## WORK REQUEST
Please reproduce every line of the records below word for word, with nothing changed or left out.

━━ RECORDS TO USE

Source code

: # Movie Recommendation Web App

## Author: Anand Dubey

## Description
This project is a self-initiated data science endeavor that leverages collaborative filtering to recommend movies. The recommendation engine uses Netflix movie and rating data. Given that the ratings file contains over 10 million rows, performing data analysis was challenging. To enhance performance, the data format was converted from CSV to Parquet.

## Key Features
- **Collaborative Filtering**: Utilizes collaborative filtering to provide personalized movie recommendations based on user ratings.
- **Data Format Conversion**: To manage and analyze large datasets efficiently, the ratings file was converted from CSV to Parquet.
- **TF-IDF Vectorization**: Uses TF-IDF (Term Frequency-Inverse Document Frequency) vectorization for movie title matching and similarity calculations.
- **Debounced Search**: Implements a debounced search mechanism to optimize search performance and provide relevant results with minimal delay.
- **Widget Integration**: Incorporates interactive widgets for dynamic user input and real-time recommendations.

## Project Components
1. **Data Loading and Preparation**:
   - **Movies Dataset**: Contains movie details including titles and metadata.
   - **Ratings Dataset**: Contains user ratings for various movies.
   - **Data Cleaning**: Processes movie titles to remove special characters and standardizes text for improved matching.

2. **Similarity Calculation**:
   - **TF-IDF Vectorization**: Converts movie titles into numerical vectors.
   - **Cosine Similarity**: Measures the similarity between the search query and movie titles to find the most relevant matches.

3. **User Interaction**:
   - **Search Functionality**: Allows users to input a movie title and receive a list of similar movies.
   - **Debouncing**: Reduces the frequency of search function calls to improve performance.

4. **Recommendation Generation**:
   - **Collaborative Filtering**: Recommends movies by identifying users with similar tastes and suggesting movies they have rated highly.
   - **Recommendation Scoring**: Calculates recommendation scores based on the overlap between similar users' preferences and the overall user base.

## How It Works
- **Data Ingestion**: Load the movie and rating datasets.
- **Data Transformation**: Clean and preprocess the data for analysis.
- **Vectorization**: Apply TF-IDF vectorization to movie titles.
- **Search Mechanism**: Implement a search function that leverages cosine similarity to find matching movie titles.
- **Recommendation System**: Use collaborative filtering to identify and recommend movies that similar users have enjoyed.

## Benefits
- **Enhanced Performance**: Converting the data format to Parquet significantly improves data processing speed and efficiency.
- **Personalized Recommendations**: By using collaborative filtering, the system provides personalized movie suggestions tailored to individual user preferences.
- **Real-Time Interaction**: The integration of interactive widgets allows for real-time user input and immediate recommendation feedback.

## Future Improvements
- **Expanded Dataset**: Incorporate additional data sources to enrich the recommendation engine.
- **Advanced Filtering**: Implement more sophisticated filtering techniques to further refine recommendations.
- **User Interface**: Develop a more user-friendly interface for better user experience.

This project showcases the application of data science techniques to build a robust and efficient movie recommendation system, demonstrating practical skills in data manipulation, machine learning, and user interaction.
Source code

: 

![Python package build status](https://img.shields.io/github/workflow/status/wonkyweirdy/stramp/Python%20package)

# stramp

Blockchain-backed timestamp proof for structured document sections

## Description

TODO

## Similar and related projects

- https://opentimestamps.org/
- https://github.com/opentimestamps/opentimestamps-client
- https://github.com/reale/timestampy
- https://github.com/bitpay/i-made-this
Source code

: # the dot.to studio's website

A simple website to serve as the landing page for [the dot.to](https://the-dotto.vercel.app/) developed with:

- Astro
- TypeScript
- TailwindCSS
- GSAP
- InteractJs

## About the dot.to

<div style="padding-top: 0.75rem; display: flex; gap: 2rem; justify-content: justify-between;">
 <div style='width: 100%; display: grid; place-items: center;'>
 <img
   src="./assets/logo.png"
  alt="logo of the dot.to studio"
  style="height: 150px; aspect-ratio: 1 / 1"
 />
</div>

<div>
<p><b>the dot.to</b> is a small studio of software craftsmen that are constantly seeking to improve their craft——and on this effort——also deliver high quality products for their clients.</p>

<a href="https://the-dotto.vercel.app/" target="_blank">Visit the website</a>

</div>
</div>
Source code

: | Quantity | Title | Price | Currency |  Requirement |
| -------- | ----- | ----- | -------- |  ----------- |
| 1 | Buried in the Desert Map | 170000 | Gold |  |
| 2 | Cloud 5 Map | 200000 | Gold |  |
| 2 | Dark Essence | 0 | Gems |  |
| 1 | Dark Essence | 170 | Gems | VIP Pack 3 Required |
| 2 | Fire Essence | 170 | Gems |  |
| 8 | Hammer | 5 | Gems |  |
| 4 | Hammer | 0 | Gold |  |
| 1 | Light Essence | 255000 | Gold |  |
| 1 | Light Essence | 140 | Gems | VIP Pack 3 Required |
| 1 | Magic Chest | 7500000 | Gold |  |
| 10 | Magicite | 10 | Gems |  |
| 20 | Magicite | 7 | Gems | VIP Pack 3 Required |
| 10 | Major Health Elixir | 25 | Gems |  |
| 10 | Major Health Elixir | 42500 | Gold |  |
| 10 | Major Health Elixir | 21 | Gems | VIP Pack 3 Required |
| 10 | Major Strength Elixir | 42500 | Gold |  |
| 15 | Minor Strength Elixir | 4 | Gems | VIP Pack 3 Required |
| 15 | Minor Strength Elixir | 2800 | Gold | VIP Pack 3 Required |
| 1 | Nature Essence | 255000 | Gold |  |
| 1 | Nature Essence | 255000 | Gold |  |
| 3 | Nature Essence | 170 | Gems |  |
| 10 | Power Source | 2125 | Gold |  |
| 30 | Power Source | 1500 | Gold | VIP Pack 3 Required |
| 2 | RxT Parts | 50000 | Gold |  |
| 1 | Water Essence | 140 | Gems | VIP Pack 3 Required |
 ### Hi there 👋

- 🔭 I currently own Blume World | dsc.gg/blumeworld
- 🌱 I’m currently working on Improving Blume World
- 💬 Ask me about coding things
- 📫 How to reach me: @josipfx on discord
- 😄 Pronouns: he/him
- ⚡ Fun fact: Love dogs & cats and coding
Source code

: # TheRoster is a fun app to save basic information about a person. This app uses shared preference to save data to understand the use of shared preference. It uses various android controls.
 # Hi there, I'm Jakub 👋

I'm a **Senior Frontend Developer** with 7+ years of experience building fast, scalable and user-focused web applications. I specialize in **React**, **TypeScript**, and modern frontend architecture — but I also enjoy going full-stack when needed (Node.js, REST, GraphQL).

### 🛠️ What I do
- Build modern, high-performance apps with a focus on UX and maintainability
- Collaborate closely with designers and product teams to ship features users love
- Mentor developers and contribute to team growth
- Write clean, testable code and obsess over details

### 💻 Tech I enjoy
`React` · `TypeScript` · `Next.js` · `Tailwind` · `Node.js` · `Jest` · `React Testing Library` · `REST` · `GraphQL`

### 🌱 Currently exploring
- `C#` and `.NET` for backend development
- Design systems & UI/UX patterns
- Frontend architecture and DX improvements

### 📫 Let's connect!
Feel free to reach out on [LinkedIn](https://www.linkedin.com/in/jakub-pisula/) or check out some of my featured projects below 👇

━━━━

## SOLUTION TO THIS EXERCISE
Source code

: # Movie Recommendation Web App

## Author: Anand Dubey

## Description
This project is a self-initiated data science endeavor that leverages collaborative filtering to recommend movies. The recommendation engine uses Netflix movie and rating data. Given that the ratings file contains over 10 million rows, performing data analysis was challenging. To enhance performance, the data format was converted from CSV to Parquet.

## Key Features
- **Collaborative Filtering**: Utilizes collaborative filtering to provide personalized movie recommendations based on user ratings.
- **Data Format Conversion**: To manage and analyze large datasets efficiently, the ratings file was converted from CSV to Parquet.
- **TF-IDF Vectorization**: Uses TF-IDF (Term Frequency-Inverse Document Frequency) vectorization for movie title matching and similarity calculations.
- **Debounced Search**: Implements a debounced search mechanism to optimize search performance and provide relevant results with minimal delay.
- **Widget Integration**: Incorporates interactive widgets for dynamic user input and real-time recommendations.

## Project Components
1. **Data Loading and Preparation**:
   - **Movies Dataset**: Contains movie details including titles and metadata.
   - **Ratings Dataset**: Contains user ratings for various movies.
   - **Data Cleaning**: Processes movie titles to remove special characters and standardizes text for improved matching.

2. **Similarity Calculation**:
   - **TF-IDF Vectorization**: Converts movie titles into numerical vectors.
   - **Cosine Similarity**: Measures the similarity between the search query and movie titles to find the most relevant matches.

3. **User Interaction**:
   - **Search Functionality**: Allows users to input a movie title and receive a list of similar movies.
   - **Debouncing**: Reduces the frequency of search function calls to improve performance.

4. **Recommendation Generation**:
   - **Collaborative Filtering**: Recommends movies by identifying users with similar tastes and suggesting movies they have rated highly.
   - **Recommendation Scoring**: Calculates recommendation scores based on the overlap between similar users' preferences and the overall user base.

## How It Works
- **Data Ingestion**: Load the movie and rating datasets.
- **Data Transformation**: Clean and preprocess the data for analysis.
- **Vectorization**: Apply TF-IDF vectorization to movie titles.
- **Search Mechanism**: Implement a search function that leverages cosine similarity to find matching movie titles.
- **Recommendation System**: Use collaborative filtering to identify and recommend movies that similar users have enjoyed.

## Benefits
- **Enhanced Performance**: Converting the data format to Parquet significantly improves data processing speed and efficiency.
- **Personalized Recommendations**: By using collaborative filtering, the system provides personalized movie suggestions tailored to individual user preferences.
- **Real-Time Interaction**: The integration of interactive widgets allows for real-time user input and immediate recommendation feedback.

## Future Improvements
- **Expanded Dataset**: Incorporate additional data sources to enrich the recommendation engine.
- **Advanced Filtering**: Implement more sophisticated filtering techniques to further refine recommendations.
- **User Interface**: Develop a more user-friendly interface for better user experience.

This project showcases the application of data science techniques to build a robust and efficient movie recommendation system, demonstrating practical skills in data manipulation, machine learning, and user interaction.
Source code

: 

![Python package build status](https://img.shields.io/github/workflow/status/wonkyweirdy/stramp/Python%20package)

# stramp

Blockchain-backed timestamp proof for structured document sections

## Description

TODO

## Similar and related projects

- https://opentimestamps.org/
- https://github.com/opentimestamps/opentimestamps-client
- https://github.com/reale/timestampy
- https://github.com/bitpay/i-made-this
Source code

: # the dot.to studio's website

A simple website to serve as the landing page for [the dot.to](https://the-dotto.vercel.app/) developed with:

- Astro
- TypeScript
- TailwindCSS
- GSAP
- InteractJs

## About the dot.to

<div style="padding-top: 0.75rem; display: flex; gap: 2rem; justify-content: justify-between;">
 <div style='width: 100%; display: grid; place-items: center;'>
 <img
   src="./assets/logo.png"
  alt="logo of the dot.to studio"
  style="height: 150px; aspect-ratio: 1 / 1"
 />
</div>

<div>
<p><b>the dot.to</b> is a small studio of software craftsmen that are constantly seeking to improve their craft——and on this effort——also deliver high quality products for their clients.</p>

<a href="https://the-dotto.vercel.app/" target="_blank">Visit the website</a>

</div>
</div>
Source code

: | Quantity | Title | Price | Currency |  Requirement |
| -------- | ----- | ----- | -------- |  ----------- |
| 1 | Buried in the Desert Map | 170000 | Gold |  |
| 2 | Cloud 5 Map | 200000 | Gold |  |
| 2 | Dark Essence | 0 | Gems |  |
| 1 | Dark Essence | 170 | Gems | VIP Pack 3 Required |
| 2 | Fire Essence | 170 | Gems |  |
| 8 | Hammer | 5 | Gems |  |
| 4 | Hammer | 0 | Gold |  |
| 1 | Light Essence | 255000 | Gold |  |
| 1 | Light Essence | 140 | Gems | VIP Pack 3 Required |
| 1 | Magic Chest | 7500000 | Gold |  |
| 10 | Magicite | 10 | Gems |  |
| 20 | Magicite | 7 | Gems | VIP Pack 3 Required |
| 10 | Major Health Elixir | 25 | Gems |  |
| 10 | Major Health Elixir | 42500 | Gold |  |
| 10 | Major Health Elixir | 21 | Gems | VIP Pack 3 Required |
| 10 | Major Strength Elixir | 42500 | Gold |  |
| 15 | Minor Strength Elixir | 4 | Gems | VIP Pack 3 Required |
| 15 | Minor Strength Elixir | 2800 | Gold | VIP Pack 3 Required |
| 1 | Nature Essence | 255000 | Gold |  |
| 1 | Nature Essence | 255000 | Gold |  |
| 3 | Nature Essence | 170 | Gems |  |
| 10 | Power Source | 2125 | Gold |  |
| 30 | Power Source | 1500 | Gold | VIP Pack 3 Required |
| 2 | RxT Parts | 50000 | Gold |  |
| 1 | Water Essence | 140 | Gems | VIP Pack 3 Required |
 ### Hi there 👋

- 🔭 I currently own Blume World | dsc.gg/blumeworld
- 🌱 I’m currently working on Improving Blume World
- 💬 Ask me about coding things
- 📫 How to reach me: @josipfx on discord
- 😄 Pronouns: he/him
- ⚡ Fun fact: Love dogs & cats and coding
Source code

: # TheRoster is a fun app to save basic information about a person. This app uses shared preference to save data to understand the use of shared preference. It uses various android controls.
 # Hi there, I'm Jakub 👋

I'm a **Senior Frontend Developer** with 7+ years of experience building fast, scalable and user-focused web applications. I specialize in **React**, **TypeScript**, and modern frontend architecture — but I also enjoy going full-stack when needed (Node.js, REST, GraphQL).

### 🛠️ What I do
- Build modern, high-performance apps with a focus on UX and maintainability
- Collaborate closely with designers and product teams to ship features users love
- Mentor developers and contribute to team growth
- Write clean, testable code and obsess over details

### 💻 Tech I enjoy
`React` · `TypeScript` · `Next.js` · `Tailwind` · `Node.js` · `Jest` · `React Testing Library` · `REST` · `GraphQL`

### 🌱 Currently exploring
- `C#` and `.NET` for backend development
- Design systems & UI/UX patterns
- Frontend architecture and DX improvements

### 📫 Let's connect!
Feel free to reach out on [LinkedIn](https://www.linkedin.com/in/jakub-pisula/) or check out some of my featured projects below 👇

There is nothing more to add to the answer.